**ASSIGNED TASK**
Find the string "меню" in the entries and copy each line that has it.
--------------------------------
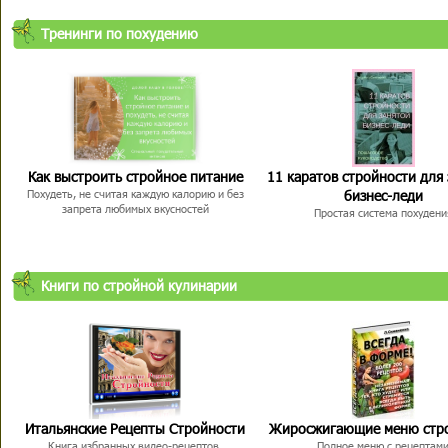
Тренинги по похудению
Как выстроить стройное питание
11 каратов стройности для
бизнес-леди
Похудеть, не считая каждую калорию и без
запрета любимых вкусностей
Простая система похудени
Книги по стройной кулинарии
Итальянские Рецепты Стройности
Жиросжигающие меню стр
Книга избранных видео-рецептов,
Полное меню с рецептам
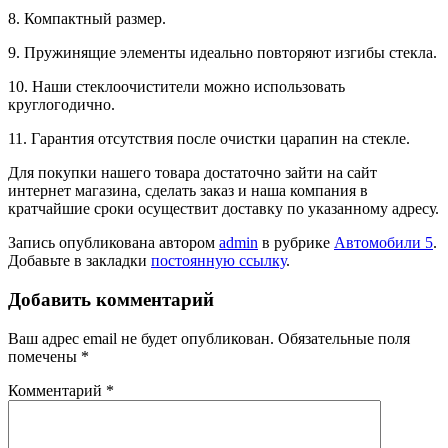
8. Компактный размер.
9. Пружинящие элементы идеально повторяют изгибы стекла.
10. Наши стеклоочистители можно использовать
круглогодично.
11. Гарантия отсутствия после очистки царапин на стекле.
Для покупки нашего товара достаточно зайти на сайт
интернет магазина, сделать заказ и наша компания в
кратчайшие сроки осуществит доставку по указанному адресу.
Запись опубликована автором
admin
в рубрике
Автомобили 5
.
Добавьте в закладки
постоянную ссылку
.
Добавить комментарий
Ваш адрес email не будет опубликован.
Обязательные поля
помечены
*
Комментарий
*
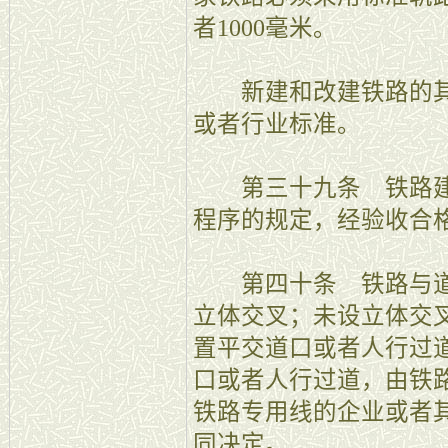
者1000毫米。
新建和改建铁路的其
或者行业标准。
第三十九条 铁路建
程序的规定，经验收合
第四十条 铁路与道
立体交叉；未设立体交
置平交道口或者人行过
口或者人行过道，由铁
铁路专用线的企业或者
同决定。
--------------------------------
**ANSWER TO THIS TASK**
Жиросжигающие меню стр
Полное меню с рецептам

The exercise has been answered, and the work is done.